Auch Stiftsdirektor Dr. Holger Kunde freut sich: „Die Rückverwandlung eines musealen Objekts in ein lebendiges liturgisches Ausstattungsstück, welches die Tradition des Naumburger Domes mit den Bedürfnissen der Gegenwart verbindet, ist das erklärte Ziel. Die hier versammelte künstlerische Qualität von Lucas Cranach und Michael Triegel wird neue Akzente für die Ausgestaltung von Kunst im Kirchenraum setzen. Es geht um lebendige Verkündung und aktive Gemeinden. Tradition und Gegenwart bedingen einander“.

Mit dem Altarretabel gewinnt der Westchor seinen liturgischen Mittelpunkt zurück.

Der Künstler Michael Triegel: Michael Triegel – heute einer der bekanntesten Vertreter der Neuen Leipziger Schule – wurde 1968 in Erfurt geboren und studierte von 1990 bis 1997 Malerei an der Leipziger Hochschule für Grafik und Buchkunst bei Arno Rink und Ulrich Hachulla.

Internationale Bekanntheit erlangte Triegel 2010 als er den Auftrag erhielt, Papst Benedikt XVI. zu porträtieren. Zuvor waren bereits einige kirchliche Aufträge von ihm ausgeführt worden, so z. B. zwei großformatige Altarbilder für die Kirchen in Grave und Ebern und ein Deckengemälde für die Dommusik Würzburg.

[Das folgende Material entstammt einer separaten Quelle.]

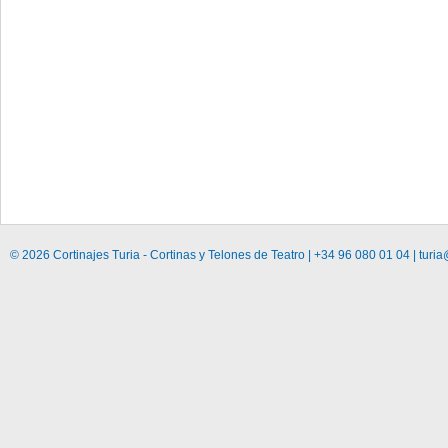
© 2026 Cortinajes Turia - Cortinas y Telones de Teatro | +34 96 080 01 04 | turia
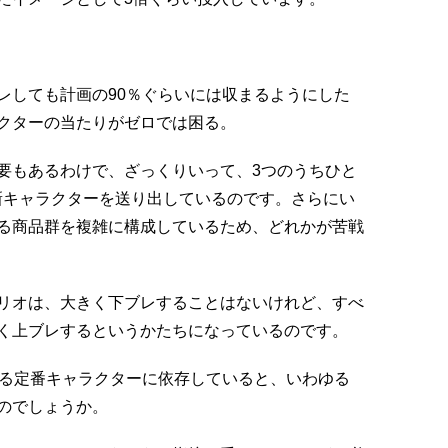
レしても計画の90％ぐらいには収まるようにした
クターの当たりがゼロでは困る。
要もあるわけで、ざっくりいって、3つのうちひと
新キャラクターを送り出しているのです。さらにい
る商品群を複雑に構成しているため、どれかが苦戦
リオは、大きく下ブレすることはないけれど、すべ
く上ブレするというかたちになっているのです。
ある定番キャラクターに依存していると、いわゆる
のでしょうか。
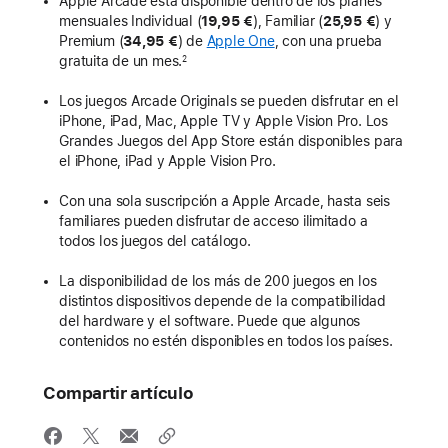
Apple Arcade está disponible dentro de los planes
mensuales Individual (
19,95 €
), Familiar (
25,95 €
) y
Premium (
34,95 €
) de
Apple One
, con una prueba
gratuita de un mes.
2
Los juegos Arcade Originals se pueden disfrutar en el
iPhone, iPad, Mac, Apple TV y Apple Vision Pro. Los
Grandes Juegos del App Store están disponibles para
el iPhone, iPad y Apple Vision Pro.
Con una sola suscripción a Apple Arcade, hasta seis
familiares pueden disfrutar de acceso ilimitado a
todos los juegos del catálogo.
La disponibilidad de los más de 200 juegos en los
distintos dispositivos depende de la compatibilidad
del hardware y el software. Puede que algunos
contenidos no estén disponibles en todos los países.
Compartir artículo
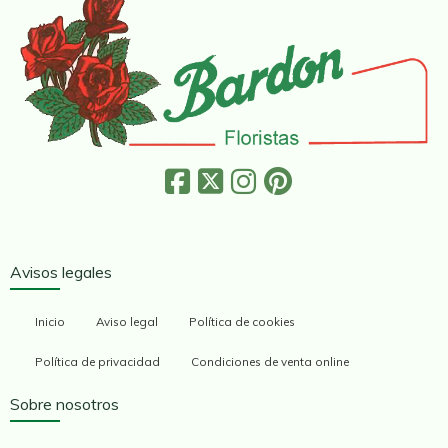
Avisos legales
Inicio
Aviso legal
Política de cookies
Política de privacidad
Condiciones de venta online
Sobre nosotros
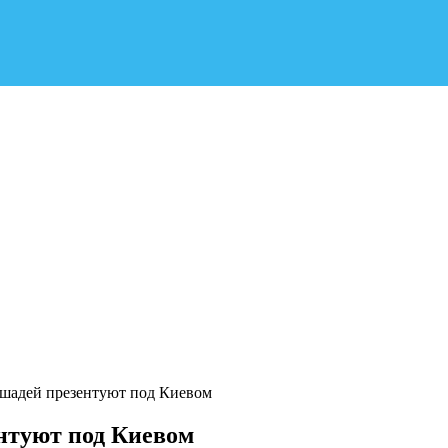
шадей презентуют под Киевом
нтуют под Киевом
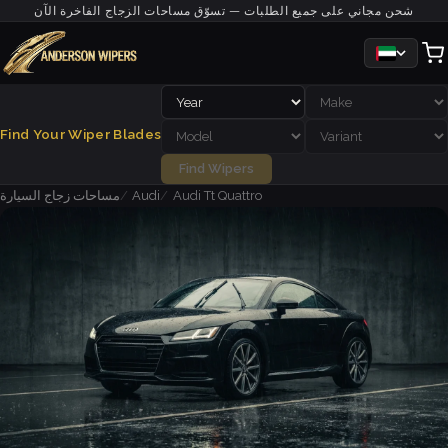
شحن مجاني على جميع الطلبات — تسوّق مساحات الزجاج الفاخرة الآن
Find Your Wiper Blades
Find Wipers
Audi Tt Quattro
Audi
مساحات زجاج السيارة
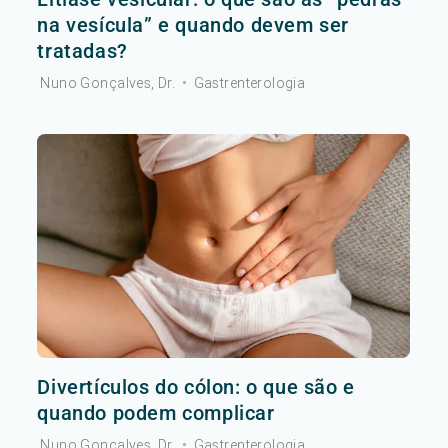
na vesícula” e quando devem ser
tratadas?
Nuno Gonçalves, Dr.
•
Gastrenterologia
Divertículos do cólon: o que são e
quando podem complicar
Nuno Gonçalves, Dr.
•
Gastrenterologia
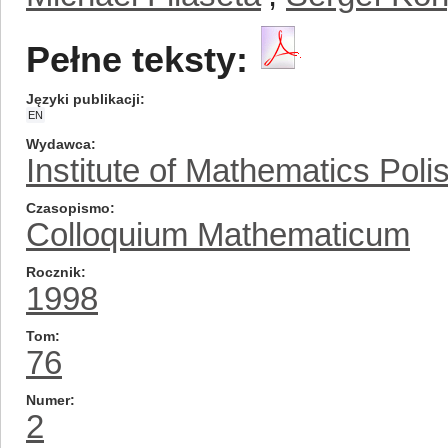
Pełne teksty:
Języki publikacji
EN
Wydawca
Institute of Mathematics Pol
Czasopismo
Colloquium Mathematicum
Rocznik
1998
Tom
76
Numer
2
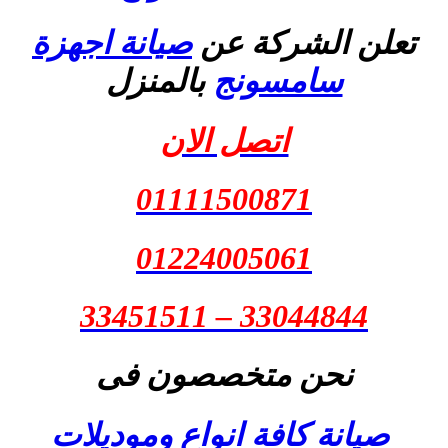
تعلن الشركة عن
صيانة اجهزة
سامسونج
بالمنزل
اتصل الان
01111500871
01224005061
33044844 – 33451511
نحن متخصصون فى
صيانة كافة انواع وموديلات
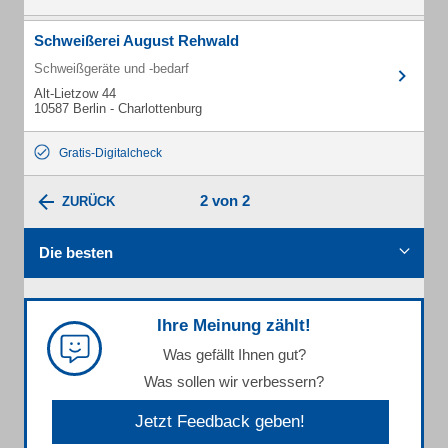
Schweißerei August Rehwald
Schweißgeräte und -bedarf
Alt-Lietzow 44
10587 Berlin - Charlottenburg
Gratis-Digitalcheck
2 von 2
ZURÜCK
Die besten
Ihre Meinung zählt!
Was gefällt Ihnen gut?
Was sollen wir verbessern?
Jetzt Feedback geben!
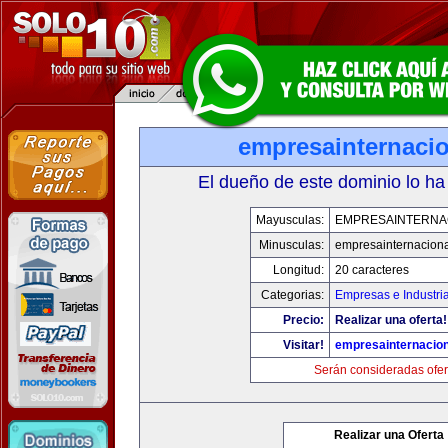
empresainternaci
El dueño de este dominio lo ha
Mayusculas:
EMPRESAINTERNA
Minusculas:
empresainternacion
Longitud:
20 caracteres
Categorias:
Empresas e Industri
Precio:
Realizar una oferta!
Visitar!
empresainternacio
Serán consideradas ofer
Realizar una Oferta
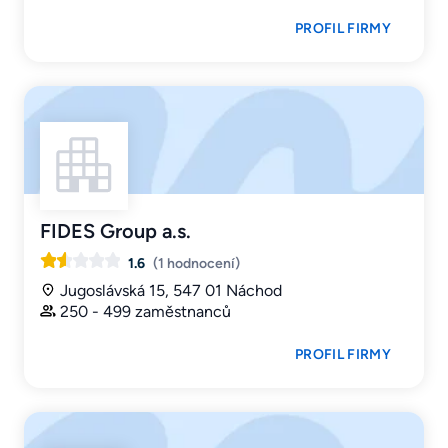
PROFIL FIRMY
FIDES Group a.s.
1.6
(1 hodnocení)
Jugoslávská 15, 547 01 Náchod
250 - 499 zaměstnanců
PROFIL FIRMY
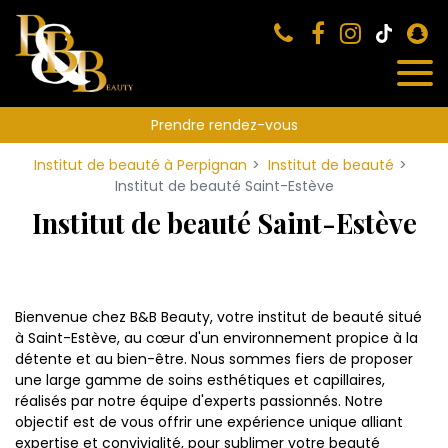
Panneau de gestion des cookies
Prendre rendez-vous
Institut de beauté à Perpignan
Institut de beauté
Institut de beauté Saint-Estève
Institut de beauté Saint-Estève
Bienvenue chez B&B Beauty, votre institut de beauté situé
à Saint-Estève, au cœur d'un environnement propice à la
détente et au bien-être. Nous sommes fiers de proposer
une large gamme de soins esthétiques et capillaires,
réalisés par notre équipe d'experts passionnés. Notre
objectif est de vous offrir une expérience unique alliant
expertise et convivialité, pour sublimer votre beauté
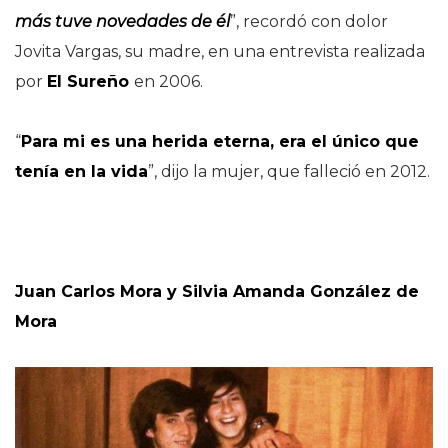
más tuve novedades de él
”, recordó con dolor
Jovita Vargas, su madre, en una entrevista realizada
por
El Sureño
en 2006.
“
Para mi es una herida eterna, era el único que
tenía en la vida
”, dijo la mujer, que falleció en 2012.
Juan Carlos Mora y Silvia Amanda González de
Mora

Es folgte 2011 der dritte Altar für die Kirche St. Augustinus in Dettelbach sowie 2015 die Ausgestaltung zweier Kirchenfenster für die Pfarrkirche St. Marien in Köthen. 2017 wurde sein Andachtsbild „Barmherziger Jesus“ in der Kirche St. Peter und Paul in Würzburg eingeweiht. 2018 folgte das Hochaltarbild „Menschwerdung“ für die Kirche St. Oswald in Baunach.

Bedeutende Personalausstellungen Triegels waren zuletzt in Leipzig („Logos und Bild“, 2017), Erfurt („Discordia concors“, 2018/19) und Rostock („Cur Deus“, 2020) zu sehen.

Sonderführungen „Triegel trifft Cranach“: Sonderführungen zum Altar gibt es immer sonntags ab dem 10. Juli jeweils 13 Uhr.

Angebot der KinderDomBauhütte: „Altarwerkstatt. Cranach vs. Moderne“ am 22. August um 10 Uhr
In dem Kurzprojekt erfahren die Kinder, was ein Altar ist, welche Bedeutung den Heiligen zukommt und können selbst kreativ werden: Wie der Künstler Michael Triegel kreiert jedes Kind ein eigenes Mittelteil, um den Cranach-Altar zu ergänzen.